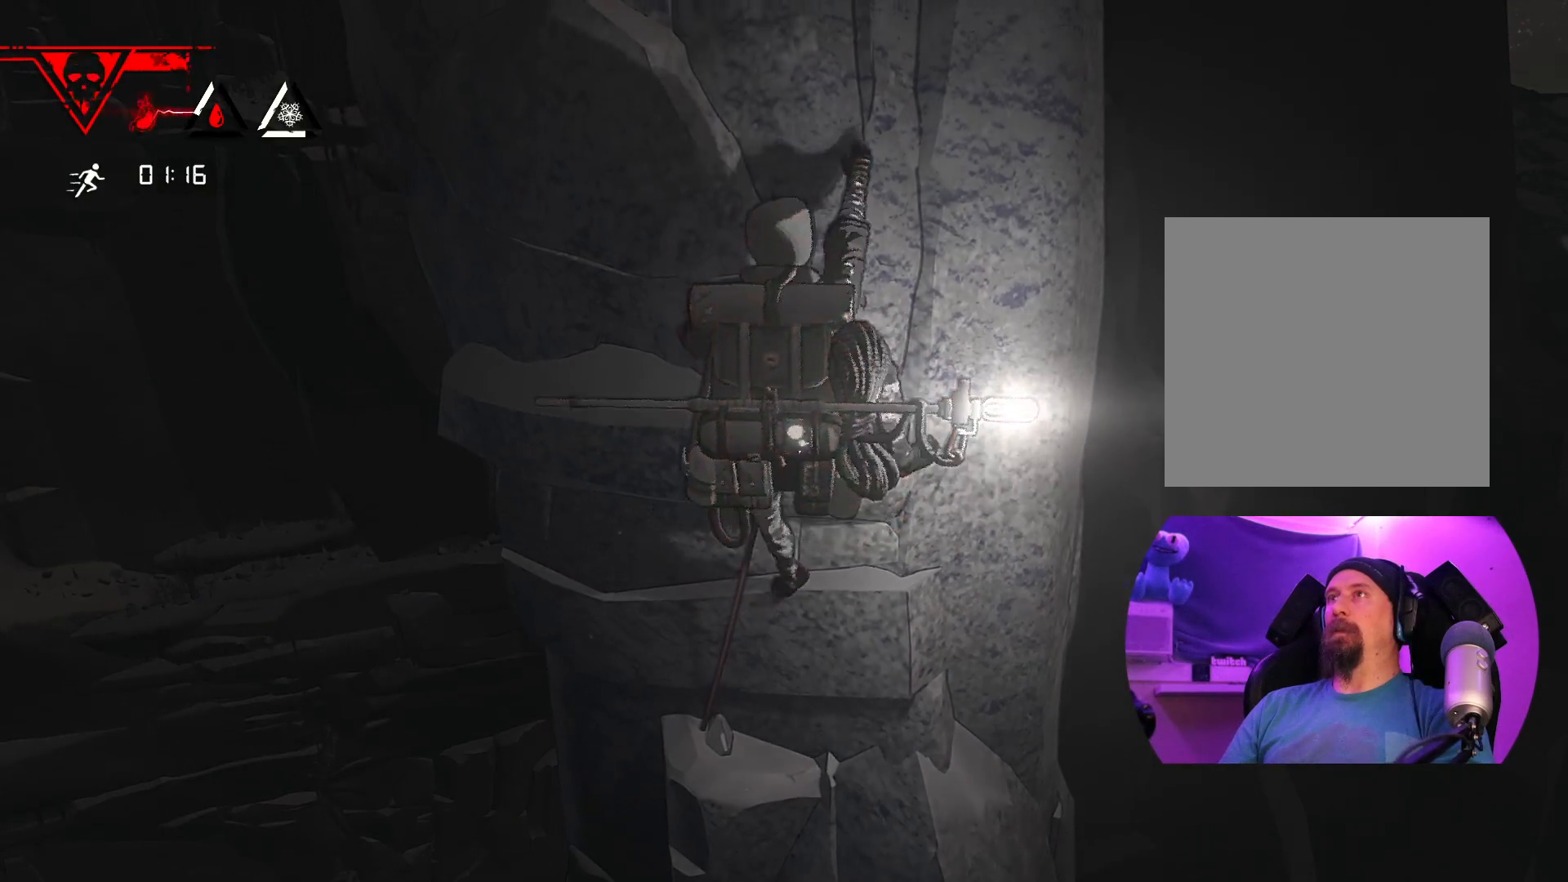
{"dt_ms": 500, "buttons": [], "left_stick": "up-right", "right_stick": "center", "events": [[483, "left_stick", "up-right"]]}
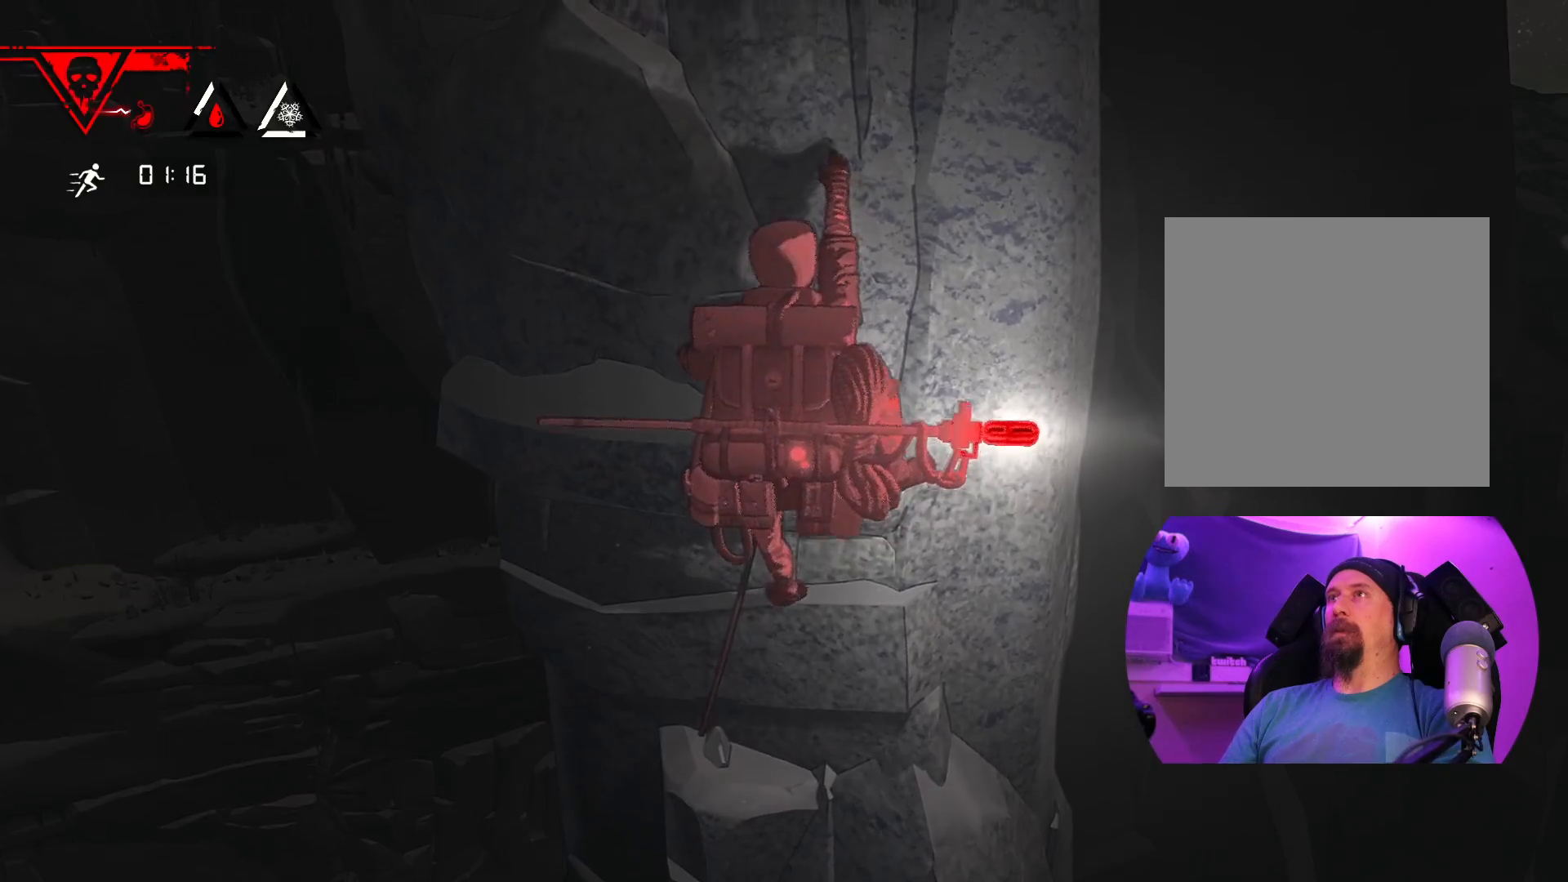
{"dt_ms": 500, "buttons": [], "left_stick": "up", "right_stick": "center", "events": [[283, "left_stick", "up"]]}
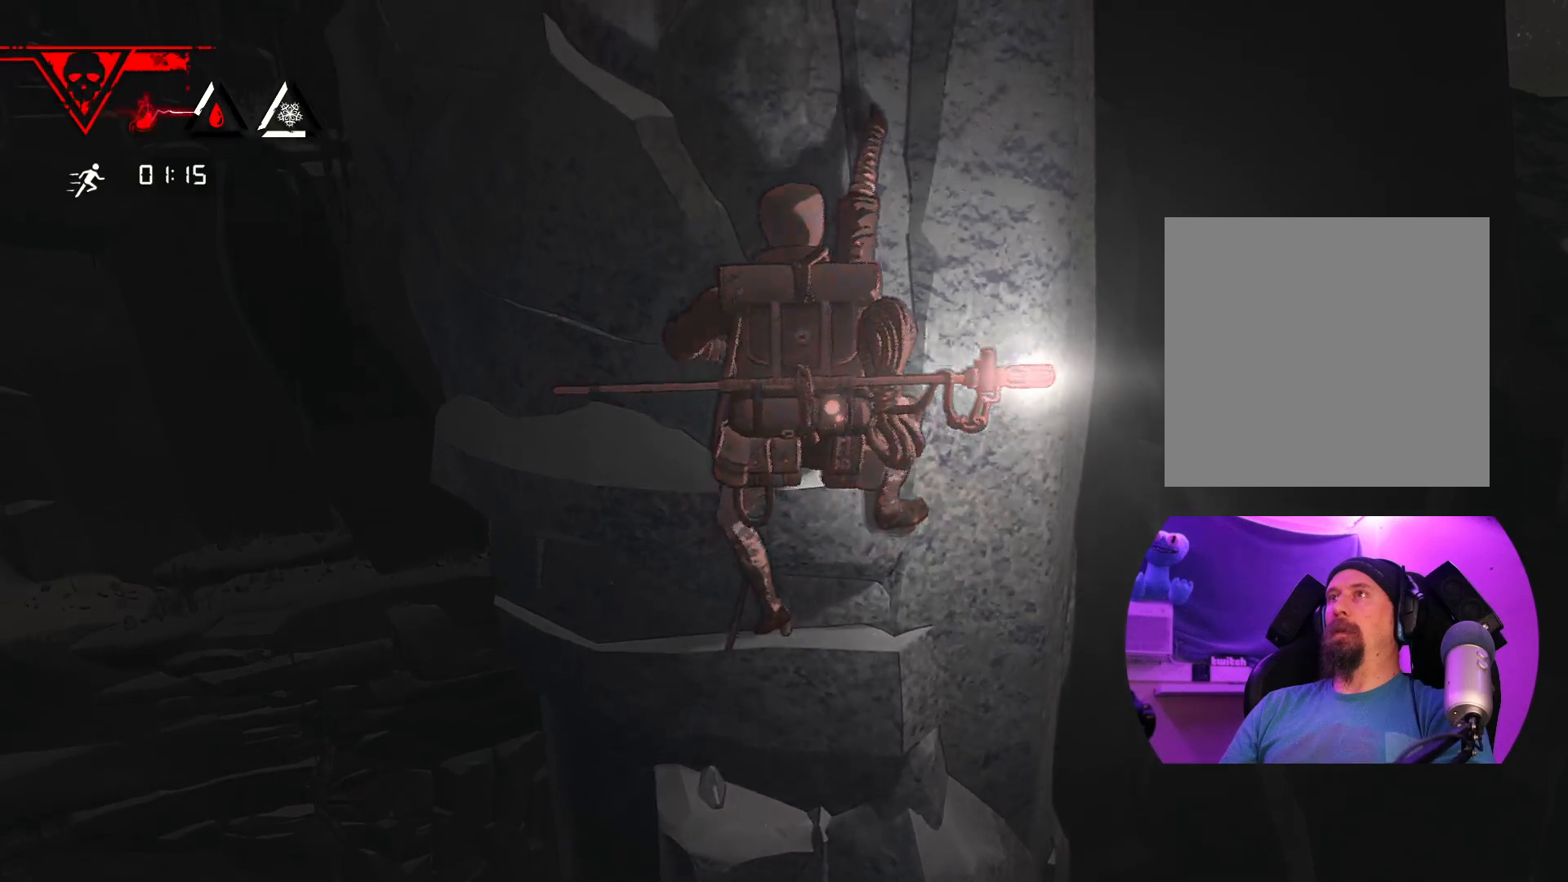
{"dt_ms": 500, "buttons": ["R1"], "left_stick": "up", "right_stick": "center", "events": [[417, "R1", "down"]]}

Description of the task:
Give back the material exactly as written, images excluded.

Result below:
{"dt_ms": 500, "buttons": [], "left_stick": "up-right", "right_stick": "center", "events": [[483, "left_stick", "up-right"]]}
{"dt_ms": 500, "buttons": [], "left_stick": "up", "right_stick": "center", "events": [[283, "left_stick", "up"]]}
{"dt_ms": 500, "buttons": ["R1"], "left_stick": "up", "right_stick": "center", "events": [[417, "R1", "down"]]}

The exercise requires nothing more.